Rather than a lenient approach, she adds, “Restorative justice is about taking responsibility.”
The Memphis group cites Jean Handley, of the conflict-resolution team, Turning Point Partners, for her restorative work in Memphis, including with Alexander’s family. Handley, who located there from New Orleans after Katrina destroyed her home, has participated in other workshops organized by EMU’s Center for Justice and Peacebuilding, which operates SPI.
While criminal justice focuses on punishing the wrongdoer, restorative justice asks “Who has been hurt?” and seeks ways to “heal and put things as right as possible,” wrote class co-facilitator Howard Zehr – a founder of the movement – in his “Little Book of Restorative Justice.”
Perhaps the best-known aspect of restorative justice involves stakeholders – victim, offender, community – gathering to heal and move on from a harmful event, though Zehr notes that is only one aspect.
Hatten recently conducted practice “circles” – exercises in dialogue among youth, seven to 17. Yet she describes the core of restorative justice as deeper: When a hungry person steals, “I must be able to say, ‘Come work for me and earn your food.'”
In one class session, co-facilitator Lorraine Stutzman Amstutz, who works with the Mennonite Central Committee, showed a “20/20” documentary segment in which a family confronts a troubled teenager, Jesse. He’s served time for badly vandalizing their home two years earlier. Meeting through a facilitator, the family express pain and anger. Jesse apologizes.
Stutzman Amstutz divided the class into three groups to look at that conversation from the perspectives of victim, offender and facilitator.
Some found the anger vented excessive. Alexander, assigned to the victims’ group, said, “I could identify with the victims in every way, except that there was one point where I asked, how long is this kid going to go through this?”
Additional open-ended questions emerged:
Where were Jesse’s accomplices, and his family? Why did the facilitator mostly remain quiet? Why did Jesse wear a t-shirt sporting the message, “BOSS”? (As “armor”?) Why, O’Neal, wondered, hadn’t the facilitator advised him on clothing?
A student from Uganda said the vandalism reminded him of a massacre in which killers scrawled victims’ names on walls in blood. Yet a woman from another part of the world criticized the newscast for conveying “the sacredness of property.”
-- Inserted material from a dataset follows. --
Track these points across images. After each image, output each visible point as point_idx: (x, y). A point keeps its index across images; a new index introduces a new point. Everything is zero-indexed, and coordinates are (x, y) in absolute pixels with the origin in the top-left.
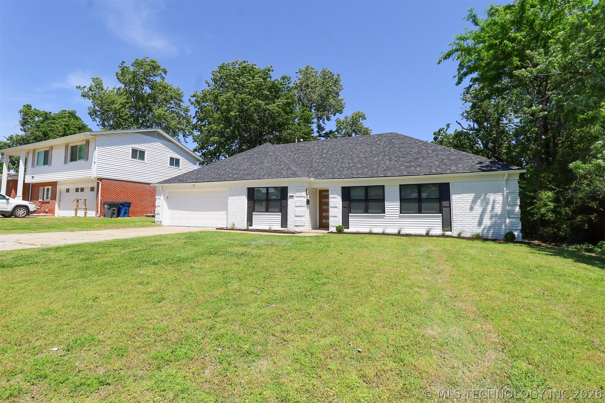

Was Jesse truly contrite? Stutzman Amstutz responded by questioning whether that was necessary to the process. She recalled occasions when she, as facilitator, had to restrict angry language, and times when victims of theft said, “I never thought you’d pay this back, so thank you.”
“Americans don’t really know how to apologize to each other,” Zehr commented.
Without family or community support, one student reflected, “There could be many Jesses coming up.”
Alexander, however, expressed relief that after meeting Jesse, a child in the victims’ family stopped considering him “a monster.” Restorative justice, she noted, “shines” on all stakeholders.
Chris Edwards is a freelance writer from Harrisonburg.